[Page images and extracted text]
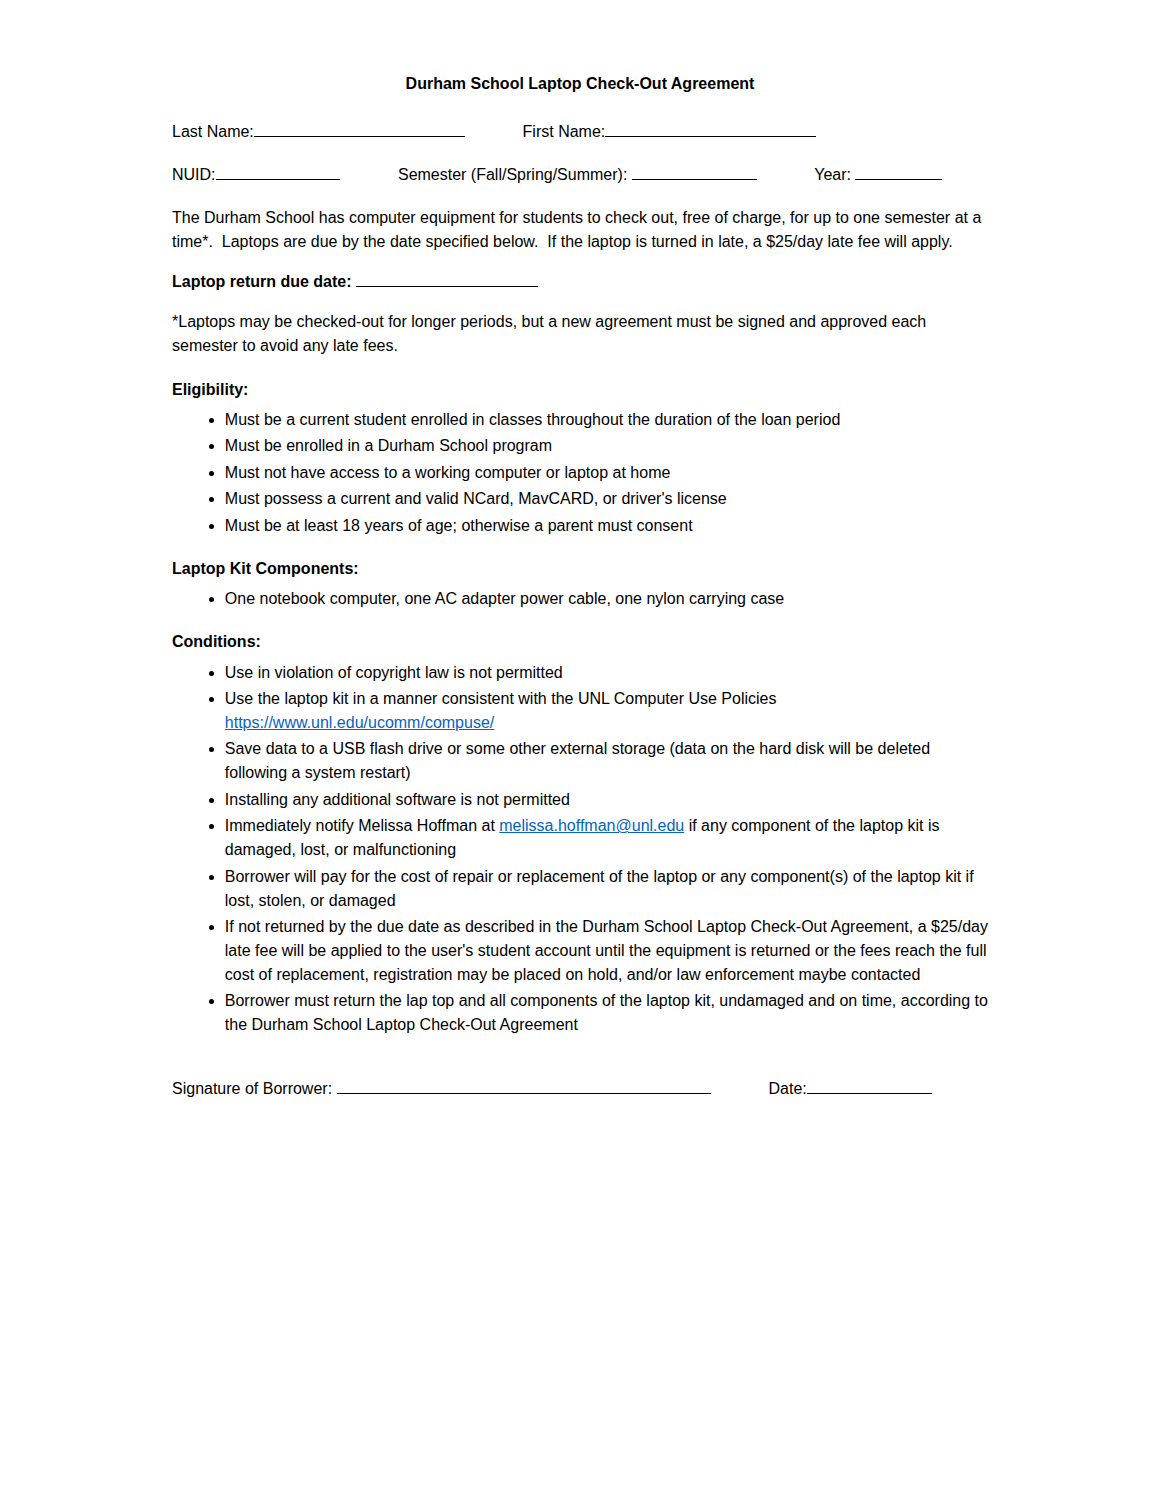Durham School Laptop Check-Out Agreement
Last Name: First Name:
NUID: Semester (Fall/Spring/Summer): Year:
The Durham School has computer equipment for students to check out, free of charge, for up to one semester at a time*. Laptops are due by the date specified below. If the laptop is turned in late, a $25/day late fee will apply.
Laptop return due date:
*Laptops may be checked-out for longer periods, but a new agreement must be signed and approved each semester to avoid any late fees.
Eligibility:
Must be a current student enrolled in classes throughout the duration of the loan period
Must be enrolled in a Durham School program
Must not have access to a working computer or laptop at home
Must possess a current and valid NCard, MavCARD, or driver's license
Must be at least 18 years of age; otherwise a parent must consent
Laptop Kit Components:
One notebook computer, one AC adapter power cable, one nylon carrying case
Conditions:
Use in violation of copyright law is not permitted
Use the laptop kit in a manner consistent with the UNL Computer Use Policies
https://www.unl.edu/ucomm/compuse/
Save data to a USB flash drive or some other external storage (data on the hard disk will be deleted following a system restart)
Installing any additional software is not permitted
Immediately notify Melissa Hoffman at melissa.hoffman@unl.edu if any component of the laptop kit is damaged, lost, or malfunctioning
Borrower will pay for the cost of repair or replacement of the laptop or any component(s) of the laptop kit if lost, stolen, or damaged
If not returned by the due date as described in the Durham School Laptop Check-Out Agreement, a $25/day late fee will be applied to the user's student account until the equipment is returned or the fees reach the full cost of replacement, registration may be placed on hold, and/or law enforcement maybe contacted
Borrower must return the lap top and all components of the laptop kit, undamaged and on time, according to the Durham School Laptop Check-Out Agreement
Signature of Borrower: Date:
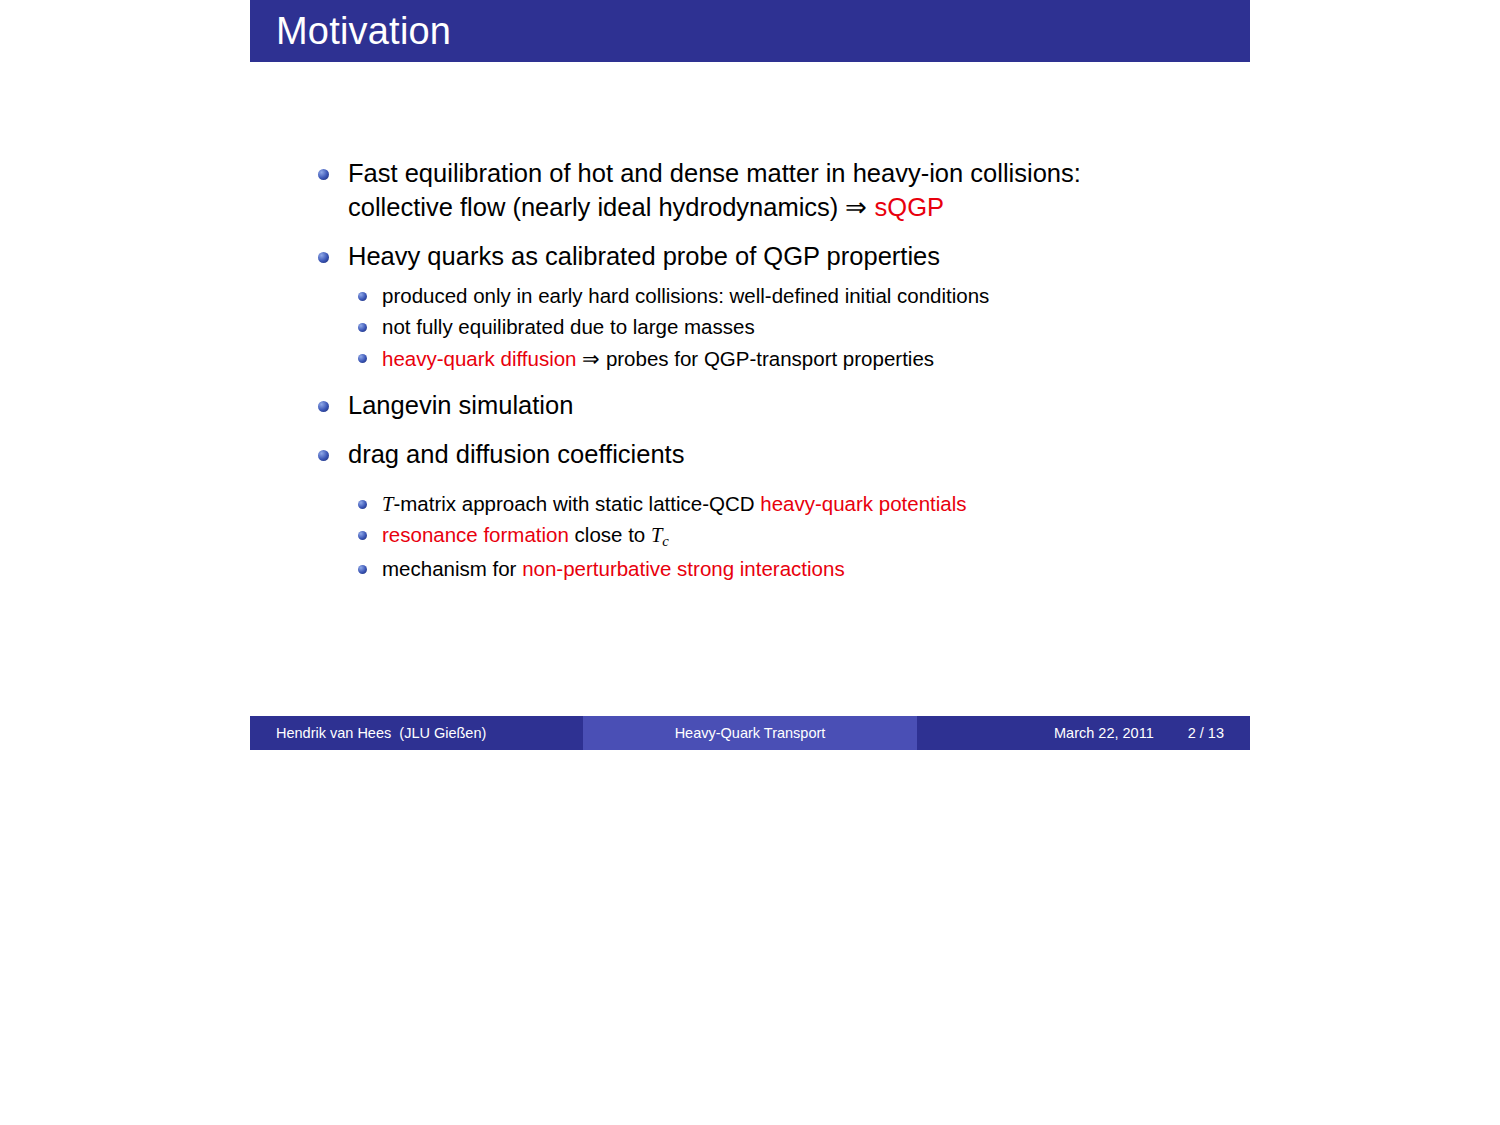Motivation
Fast equilibration of hot and dense matter in heavy-ion collisions: collective flow (nearly ideal hydrodynamics) ⇒ sQGP
Heavy quarks as calibrated probe of QGP properties
produced only in early hard collisions: well-defined initial conditions
not fully equilibrated due to large masses
heavy-quark diffusion ⇒ probes for QGP-transport properties
Langevin simulation
drag and diffusion coefficients
T-matrix approach with static lattice-QCD heavy-quark potentials
resonance formation close to Tc
mechanism for non-perturbative strong interactions
Hendrik van Hees (JLU Gießen)
Heavy-Quark Transport
March 22, 20112 / 13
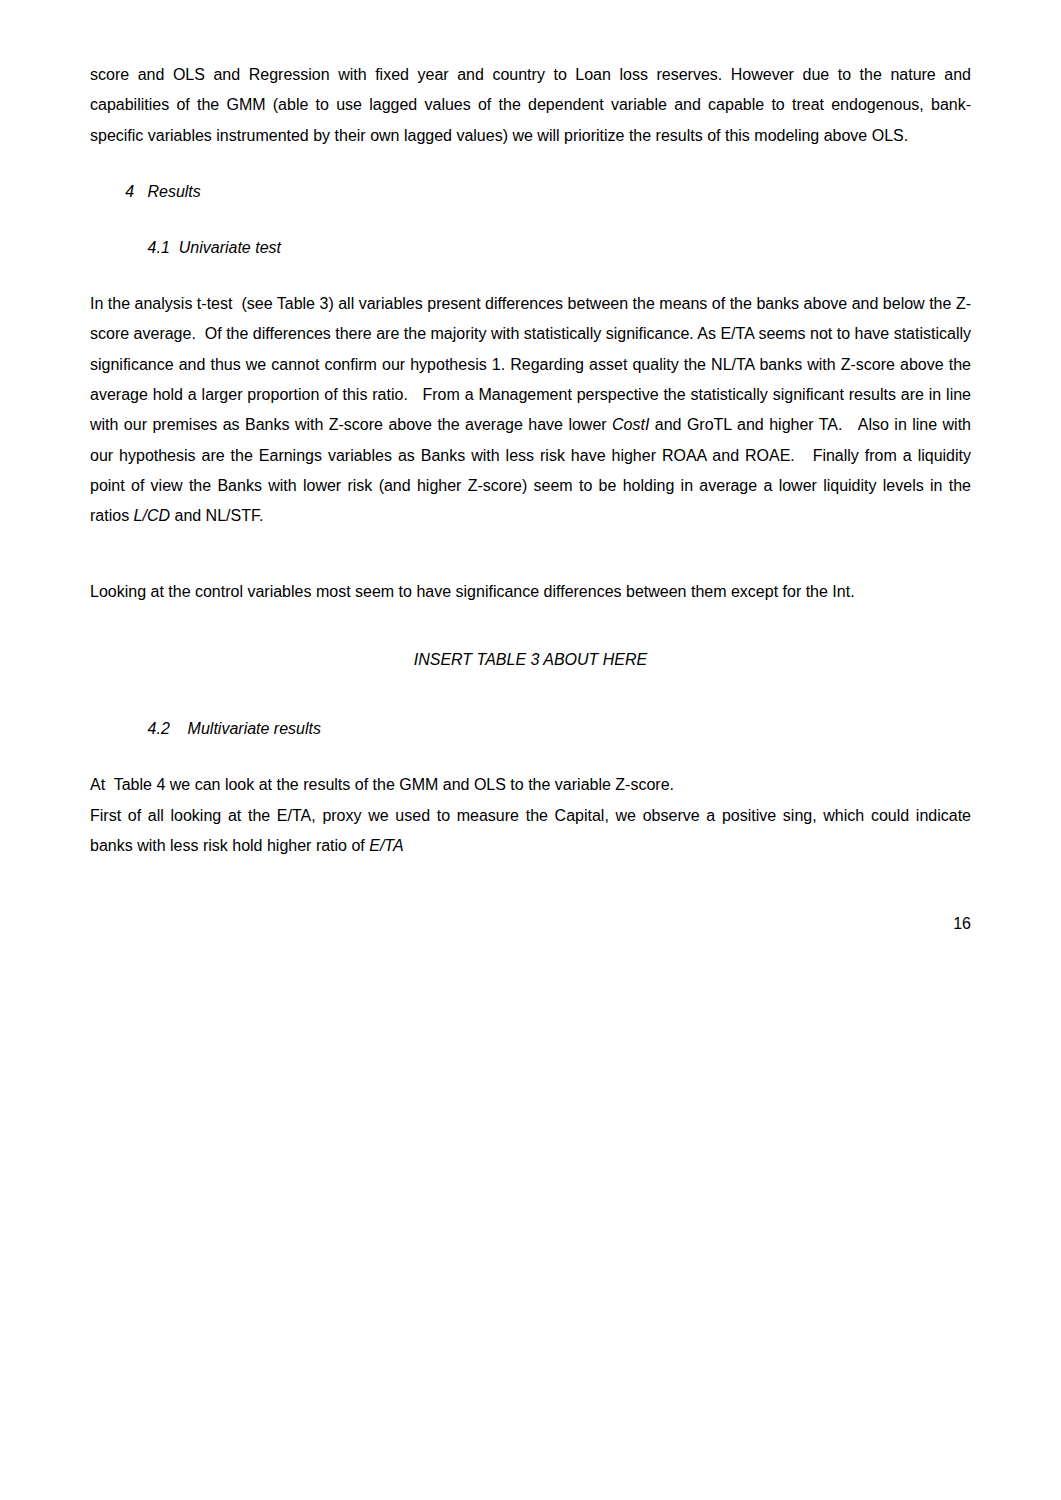score and OLS and Regression with fixed year and country to Loan loss reserves. However due to the nature and capabilities of the GMM (able to use lagged values of the dependent variable and capable to treat endogenous, bank-specific variables instrumented by their own lagged values) we will prioritize the results of this modeling above OLS.
4 Results
4.1 Univariate test
In the analysis t-test (see Table 3) all variables present differences between the means of the banks above and below the Z-score average. Of the differences there are the majority with statistically significance. As E/TA seems not to have statistically significance and thus we cannot confirm our hypothesis 1. Regarding asset quality the NL/TA banks with Z-score above the average hold a larger proportion of this ratio. From a Management perspective the statistically significant results are in line with our premises as Banks with Z-score above the average have lower CostI and GroTL and higher TA. Also in line with our hypothesis are the Earnings variables as Banks with less risk have higher ROAA and ROAE. Finally from a liquidity point of view the Banks with lower risk (and higher Z-score) seem to be holding in average a lower liquidity levels in the ratios L/CD and NL/STF.
Looking at the control variables most seem to have significance differences between them except for the Int.
INSERT TABLE 3 ABOUT HERE
4.2 Multivariate results
At Table 4 we can look at the results of the GMM and OLS to the variable Z-score.
First of all looking at the E/TA, proxy we used to measure the Capital, we observe a positive sing, which could indicate banks with less risk hold higher ratio of E/TA
16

What you should do: Write out, word for word, the lines from the first line of the entries through the one containing "Installing any additional", both included. Leave out the pictures.

Written answer:
Durham School Laptop Check-Out Agreement
Last Name: First Name:
NUID: Semester (Fall/Spring/Summer): Year:
The Durham School has computer equipment for students to check out, free of charge, for up to one semester at a time*. Laptops are due by the date specified below. If the laptop is turned in late, a $25/day late fee will apply.
Laptop return due date:
*Laptops may be checked-out for longer periods, but a new agreement must be signed and approved each semester to avoid any late fees.
Eligibility:
Must be a current student enrolled in classes throughout the duration of the loan period
Must be enrolled in a Durham School program
Must not have access to a working computer or laptop at home
Must possess a current and valid NCard, MavCARD, or driver's license
Must be at least 18 years of age; otherwise a parent must consent
Laptop Kit Components:
One notebook computer, one AC adapter power cable, one nylon carrying case
Conditions:
Use in violation of copyright law is not permitted
Use the laptop kit in a manner consistent with the UNL Computer Use Policies
https://www.unl.edu/ucomm/compuse/
Save data to a USB flash drive or some other external storage (data on the hard disk will be deleted following a system restart)
Installing any additional software is not permitted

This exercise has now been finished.